_Prompt_
Write out, word for word, every line in the data below from the one containing "On county roads" to the one containing "The Great Commission", both of them included.

━━━━━ Data for this task

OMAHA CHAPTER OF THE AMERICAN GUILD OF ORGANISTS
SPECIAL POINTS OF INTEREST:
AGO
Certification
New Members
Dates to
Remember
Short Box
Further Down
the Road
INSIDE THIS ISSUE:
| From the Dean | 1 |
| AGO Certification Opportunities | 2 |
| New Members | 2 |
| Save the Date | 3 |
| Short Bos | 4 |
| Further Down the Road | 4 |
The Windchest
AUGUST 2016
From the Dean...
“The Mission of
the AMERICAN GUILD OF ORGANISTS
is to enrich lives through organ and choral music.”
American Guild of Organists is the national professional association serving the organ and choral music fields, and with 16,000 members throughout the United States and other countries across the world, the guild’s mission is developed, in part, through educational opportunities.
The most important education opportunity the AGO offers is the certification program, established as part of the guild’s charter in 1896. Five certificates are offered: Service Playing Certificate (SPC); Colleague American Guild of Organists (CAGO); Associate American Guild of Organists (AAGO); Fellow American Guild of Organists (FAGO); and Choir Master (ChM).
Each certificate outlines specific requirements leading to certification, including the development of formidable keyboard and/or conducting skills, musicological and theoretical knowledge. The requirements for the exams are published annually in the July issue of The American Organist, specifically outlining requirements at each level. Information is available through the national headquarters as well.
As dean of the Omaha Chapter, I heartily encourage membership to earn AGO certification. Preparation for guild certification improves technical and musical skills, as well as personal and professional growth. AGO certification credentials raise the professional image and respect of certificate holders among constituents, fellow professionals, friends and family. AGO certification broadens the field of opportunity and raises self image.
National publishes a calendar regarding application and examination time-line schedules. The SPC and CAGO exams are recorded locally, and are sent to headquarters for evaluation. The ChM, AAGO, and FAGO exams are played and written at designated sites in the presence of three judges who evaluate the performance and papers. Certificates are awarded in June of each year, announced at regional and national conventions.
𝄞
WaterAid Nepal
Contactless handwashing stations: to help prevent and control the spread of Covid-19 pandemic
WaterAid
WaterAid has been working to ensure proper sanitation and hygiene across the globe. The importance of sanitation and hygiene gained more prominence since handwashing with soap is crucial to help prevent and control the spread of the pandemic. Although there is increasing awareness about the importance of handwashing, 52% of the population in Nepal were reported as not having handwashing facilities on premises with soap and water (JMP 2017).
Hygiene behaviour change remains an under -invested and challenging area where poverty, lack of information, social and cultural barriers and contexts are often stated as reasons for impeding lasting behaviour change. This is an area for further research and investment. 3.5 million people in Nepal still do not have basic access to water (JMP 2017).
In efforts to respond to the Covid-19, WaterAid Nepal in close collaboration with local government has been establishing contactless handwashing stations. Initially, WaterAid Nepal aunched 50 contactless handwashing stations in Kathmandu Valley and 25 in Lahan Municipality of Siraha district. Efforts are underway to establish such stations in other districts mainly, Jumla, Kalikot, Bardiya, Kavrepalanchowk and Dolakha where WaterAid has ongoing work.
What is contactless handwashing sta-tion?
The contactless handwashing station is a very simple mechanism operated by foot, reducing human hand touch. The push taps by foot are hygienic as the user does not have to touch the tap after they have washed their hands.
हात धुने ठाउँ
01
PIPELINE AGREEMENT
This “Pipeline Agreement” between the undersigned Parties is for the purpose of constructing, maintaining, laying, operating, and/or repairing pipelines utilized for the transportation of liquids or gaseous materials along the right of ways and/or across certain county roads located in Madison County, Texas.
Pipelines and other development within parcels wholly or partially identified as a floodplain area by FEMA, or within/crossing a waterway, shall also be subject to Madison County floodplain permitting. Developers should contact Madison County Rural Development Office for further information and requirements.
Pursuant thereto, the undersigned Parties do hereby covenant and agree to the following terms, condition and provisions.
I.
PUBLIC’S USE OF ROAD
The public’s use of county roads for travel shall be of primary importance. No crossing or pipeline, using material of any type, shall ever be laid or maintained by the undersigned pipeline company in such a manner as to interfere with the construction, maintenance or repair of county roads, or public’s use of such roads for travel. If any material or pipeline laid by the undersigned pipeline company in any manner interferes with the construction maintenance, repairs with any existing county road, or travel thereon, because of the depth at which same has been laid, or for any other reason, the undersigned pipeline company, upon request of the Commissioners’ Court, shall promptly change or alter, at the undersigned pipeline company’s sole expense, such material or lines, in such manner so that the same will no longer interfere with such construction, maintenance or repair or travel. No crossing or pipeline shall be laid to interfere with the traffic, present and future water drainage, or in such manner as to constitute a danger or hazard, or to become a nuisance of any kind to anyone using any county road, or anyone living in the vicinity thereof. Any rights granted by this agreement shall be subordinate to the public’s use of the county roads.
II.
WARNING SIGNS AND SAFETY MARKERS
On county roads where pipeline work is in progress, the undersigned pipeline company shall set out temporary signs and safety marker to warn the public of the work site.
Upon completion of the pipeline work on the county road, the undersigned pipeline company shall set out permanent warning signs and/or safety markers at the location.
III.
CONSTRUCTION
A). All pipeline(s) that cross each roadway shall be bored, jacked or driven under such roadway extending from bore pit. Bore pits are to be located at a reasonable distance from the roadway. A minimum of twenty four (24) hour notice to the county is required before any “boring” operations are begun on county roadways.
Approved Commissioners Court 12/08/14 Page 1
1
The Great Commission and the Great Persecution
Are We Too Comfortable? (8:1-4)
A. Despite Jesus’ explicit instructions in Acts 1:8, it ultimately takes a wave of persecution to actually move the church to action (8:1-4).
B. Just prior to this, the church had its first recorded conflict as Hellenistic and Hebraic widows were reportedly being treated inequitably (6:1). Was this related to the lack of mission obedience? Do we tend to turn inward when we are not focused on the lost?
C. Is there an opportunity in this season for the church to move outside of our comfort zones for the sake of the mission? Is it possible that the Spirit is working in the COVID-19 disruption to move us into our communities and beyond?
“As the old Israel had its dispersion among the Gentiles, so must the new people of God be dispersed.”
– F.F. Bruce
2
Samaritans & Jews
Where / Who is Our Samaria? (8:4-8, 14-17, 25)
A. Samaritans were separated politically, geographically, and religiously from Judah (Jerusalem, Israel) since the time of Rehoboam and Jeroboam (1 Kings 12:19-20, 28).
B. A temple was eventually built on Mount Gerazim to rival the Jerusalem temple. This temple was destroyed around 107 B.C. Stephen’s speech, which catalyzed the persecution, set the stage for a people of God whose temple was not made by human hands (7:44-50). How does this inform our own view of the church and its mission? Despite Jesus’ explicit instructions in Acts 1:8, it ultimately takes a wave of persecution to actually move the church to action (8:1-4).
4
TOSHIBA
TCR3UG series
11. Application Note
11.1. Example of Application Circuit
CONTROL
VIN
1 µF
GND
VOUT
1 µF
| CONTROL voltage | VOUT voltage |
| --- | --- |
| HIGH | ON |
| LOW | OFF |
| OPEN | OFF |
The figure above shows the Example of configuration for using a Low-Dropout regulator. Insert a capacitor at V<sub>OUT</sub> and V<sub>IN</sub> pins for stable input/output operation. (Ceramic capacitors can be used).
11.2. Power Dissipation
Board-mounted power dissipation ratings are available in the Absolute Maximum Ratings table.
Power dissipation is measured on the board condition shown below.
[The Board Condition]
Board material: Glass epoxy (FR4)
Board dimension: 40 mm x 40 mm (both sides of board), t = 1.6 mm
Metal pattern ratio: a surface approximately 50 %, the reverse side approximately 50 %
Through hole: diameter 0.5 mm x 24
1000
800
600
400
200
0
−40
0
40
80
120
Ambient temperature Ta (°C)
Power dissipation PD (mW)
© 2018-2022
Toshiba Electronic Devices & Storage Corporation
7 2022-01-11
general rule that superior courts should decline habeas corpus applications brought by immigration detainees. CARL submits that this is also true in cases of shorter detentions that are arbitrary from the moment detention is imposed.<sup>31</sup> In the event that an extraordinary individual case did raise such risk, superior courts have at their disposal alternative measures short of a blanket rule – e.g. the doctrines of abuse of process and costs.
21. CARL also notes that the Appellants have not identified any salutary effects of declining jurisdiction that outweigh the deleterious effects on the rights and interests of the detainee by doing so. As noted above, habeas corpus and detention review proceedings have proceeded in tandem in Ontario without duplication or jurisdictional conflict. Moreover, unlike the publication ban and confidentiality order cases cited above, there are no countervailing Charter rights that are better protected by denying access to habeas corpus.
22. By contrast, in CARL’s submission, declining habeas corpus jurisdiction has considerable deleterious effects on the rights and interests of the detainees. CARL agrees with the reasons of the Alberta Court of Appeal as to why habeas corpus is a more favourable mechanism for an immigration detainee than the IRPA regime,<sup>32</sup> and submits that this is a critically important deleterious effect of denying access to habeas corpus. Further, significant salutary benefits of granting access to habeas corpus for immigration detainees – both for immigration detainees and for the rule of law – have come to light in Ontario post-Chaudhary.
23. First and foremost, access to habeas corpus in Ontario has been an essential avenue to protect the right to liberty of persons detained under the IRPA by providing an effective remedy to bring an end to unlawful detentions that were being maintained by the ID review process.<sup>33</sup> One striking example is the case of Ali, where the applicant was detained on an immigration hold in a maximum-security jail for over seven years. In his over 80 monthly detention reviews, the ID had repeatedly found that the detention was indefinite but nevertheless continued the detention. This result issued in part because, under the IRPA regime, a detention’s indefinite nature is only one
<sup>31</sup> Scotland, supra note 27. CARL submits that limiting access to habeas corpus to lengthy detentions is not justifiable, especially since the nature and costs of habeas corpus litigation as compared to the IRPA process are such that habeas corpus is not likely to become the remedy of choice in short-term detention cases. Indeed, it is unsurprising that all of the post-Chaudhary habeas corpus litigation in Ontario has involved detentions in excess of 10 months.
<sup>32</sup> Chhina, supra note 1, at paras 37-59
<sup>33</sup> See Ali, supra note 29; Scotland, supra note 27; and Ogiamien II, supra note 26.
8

━━━━━━━━━━

_Exercise solution_
On county roads where pipeline work is in progress, the undersigned pipeline company shall set out temporary signs and safety marker to warn the public of the work site.
Upon completion of the pipeline work on the county road, the undersigned pipeline company shall set out permanent warning signs and/or safety markers at the location.
III.
CONSTRUCTION
A). All pipeline(s) that cross each roadway shall be bored, jacked or driven under such roadway extending from bore pit. Bore pits are to be located at a reasonable distance from the roadway. A minimum of twenty four (24) hour notice to the county is required before any “boring” operations are begun on county roadways.
Approved Commissioners Court 12/08/14 Page 1
1
The Great Commission and the Great Persecution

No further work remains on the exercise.